Nowadays, Hoffmann is still very cherished in Russia. His works continue influencing a lot of the contemporary authors and artists. In 2019 he issued a book “The Russian circle of Hoffmann”. This book is being crosscut with Hoffmann’s heroes, works or even his own personality. Since 2016 there has been a literary competition “Russian Hoffmann”, where every author and poet may participate. In 2022 is going to be a big celebration in Russia and especially in Kaliningrad, a native city of Hoffmann, to mark a 200-year Anniversary year of the writer, composer and artist’s death.
It is a pity that for all its talk about the museum of Hoffmann, there is the only one in Russia. And it is not even a museum in the sense that it does not have its own building. This kind of exhibition, which can be visited or seen in Kaliningrad is mostly about Hoffmann and his heroes, where the admired artists present their works. There is nothing left in Russia after Hoffmann, except the stone, identifying the French street 25, where Hoffmann used to live before.
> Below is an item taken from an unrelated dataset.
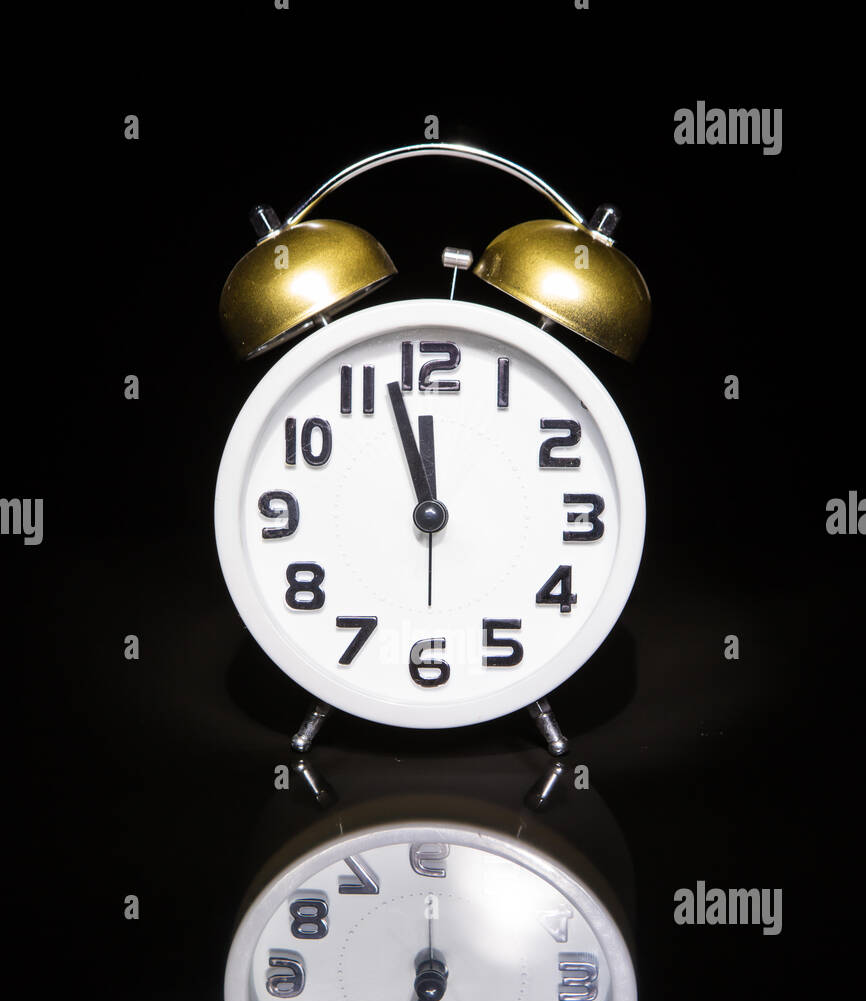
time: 11:57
The Hoffmann’s exhibition contractor and the arts curator of the Historical Museum in Kaliningrad, Pokladova Valentina, says that in 2021 is planned to issue a new catalogue about Hoffmann. The works of Hoffmann are so beloved, that his heroes continue to live. The Russian theatre director from Sankt Petersburg Robert Sturua stages performances in different Russian cities, based upon the books by Hoffmann. Valentina Pokladova emphasizes that the exhibition, dedicated to Hoffmann, has been organized for the first time in 2006 and contains various paintings, made by artists from Russia, Germany, USA, Lithuania and Belarus. She says that it is planned to realize one more project and erect a monument of Hoffmann near the historical museum. Who knows, maybe after the 200-year Anniversary year of the Hoffmann’s death, he will have finally decided to build a museum, dedicated to his legacy.